Einstein Might Be Completely Wrong About the Speed of Light

The consequences would be far more earth-shattering than we could possibly predict.

by Neel V. Patel
Flickr / Domiriel

Every high school physics student can ramble this off by memory: According to Albert Einstein’s Theory of General Relativity, the speed of light is always the same; therefore the laws of physics exist and behave the same everywhere in the universe.

For a pair of physicists, that century-old notion simply reads: Challenge Accepted. João Magueijo from Imperial College London and Niayesh Afshordi of the Perimeter Institute in Canada proposed a new experiment proving Einstein wrong and demonstrating that the speed of light actually isn’t a constant. The pair thinks light may have moved faster in the past, around the time of Big Bang, and that it’s actually slowed down since.

The speed of light is an idea that scientists have pondered since the time of Aristotle, but it was Einstein who really gave this concept context for the modern era of physics with his infamous Theory of General Relativity. The assumption that the speed of light is a constant has been a proximal way to also assume the universe operates uniformly.

If the speed of light isn’t constant, however, it throws even the most basic laws of physics into question.

Magueijo and Afshordi think the speed of light might have been different in an infant universe that exhibited a more lumpy density. Historically, this was explained by inflation theory the universe rapidly expanded before slowing down and normalizing out to its current rate of growth. But if the speed of light was affected by this lumpiness, then perhaps it hasn’t been able to reach the edges of the ever-expanding universe and smooth things over yet.

The pair think the speed of light used to be faster than it is today and helped bridge the fringes of the universe with the insides. As the universe evened out and became more homogenous, the speed of light dropped. But if the edges of the universe are still composed of clumped up densities, they could facilitate a faster-than-expected speed of light.

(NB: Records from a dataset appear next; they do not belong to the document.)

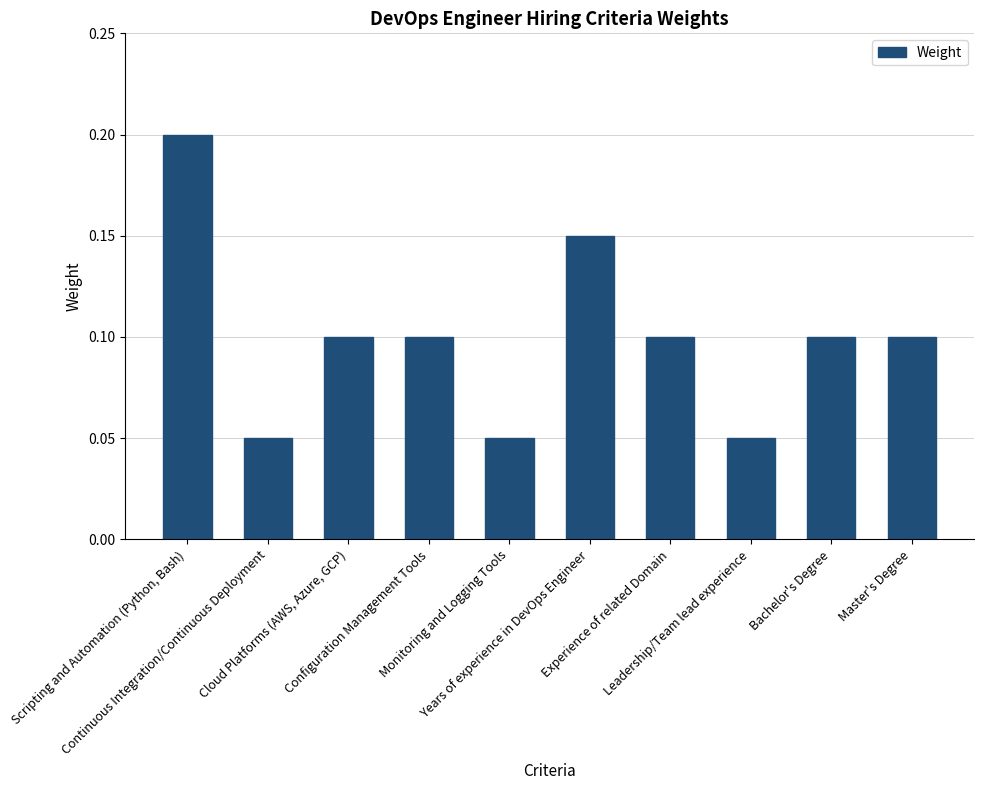

Is it true that the value at Bachelor's Degree is 0.2?

False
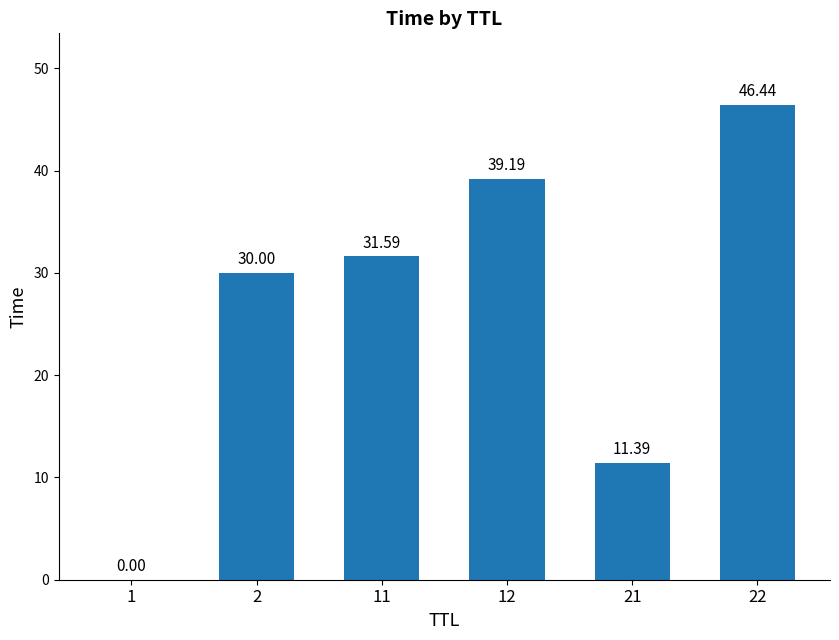

What is the maximum value shown in the chart?

46.4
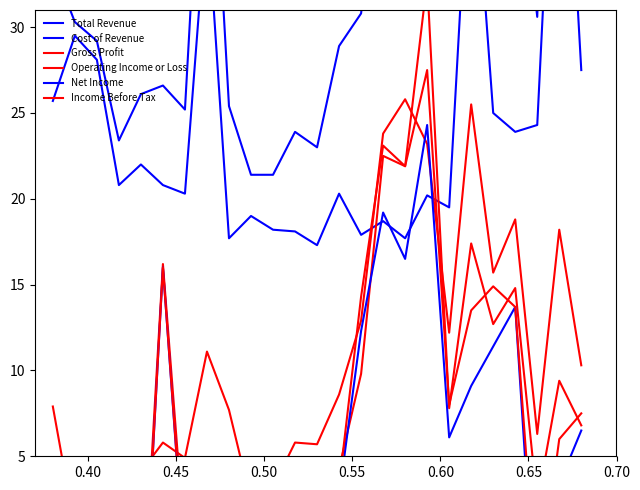

The Gross Profit series shows 10.0 at 15. True or false?

False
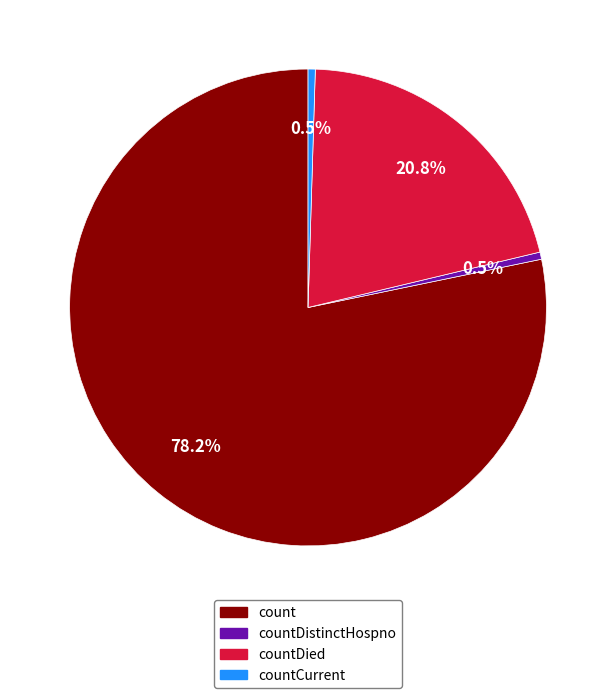

Is there any slice that represents more than half of the pie?

Yes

This is all pretty fascinating, but it raises the more critical question: Should we even care? If Einstein is wrong, and the speed of light isn’t a constant, what exactly would that have to do with what we know about the universe?

In practical terms, obviously, this means nothing. The speed of light, where we are in the universe, will be basically the same for as long as the human species exists. We are nowhere near the point where we can develop modes of travel that rival the speed of light (although we are trying).

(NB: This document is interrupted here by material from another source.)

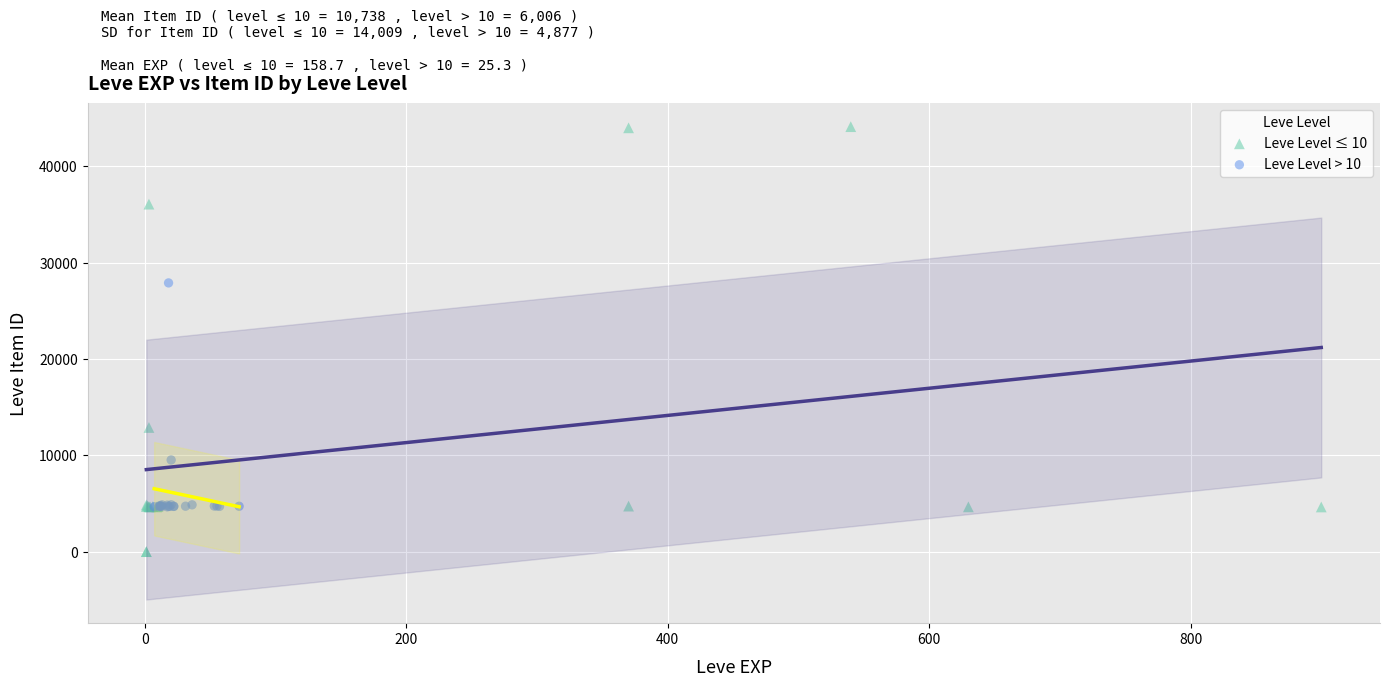

Which series has the largest Y range (max minus min)?

Leve Level ≤ 10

If that ever happens, then we might have reason to better understand the speed of light. If we master interstellar travel, that would give humans the operate to travel out to regions of the universe that possess lumpy densities. If we have spaceships that can move at the speed of light or even faster, then we’ll need to know what might happen to them should we venture out to those places where the laws of physics as we know them no longer function as we know them.

And that raises perhaps the most important ramification behind a variable speed of light. It throws everything we know about the physical world into disarray. If our most basic natural laws suddenly have exceptions, then everything has an exception, doesn’t it? Scientific research may feel like it has amounted to very little.

But a complete upheaval of our knowledge of physics would be equal parts fascinating and discouraging. Yes, we should care if Einstein was wrong about the speed of light, because the effects on how we investigate physics might not even be comprehensible to us at this point in time. And all this speculation is moot if Magueijo’s and Afshordi’s experiment can’t support their hypothesis. We’ll have to wait impatiently to see exactly what the pair find. They might be totally wrong. But if they’re not, the scientific community will have to come to grips with a world they actually know nothing about.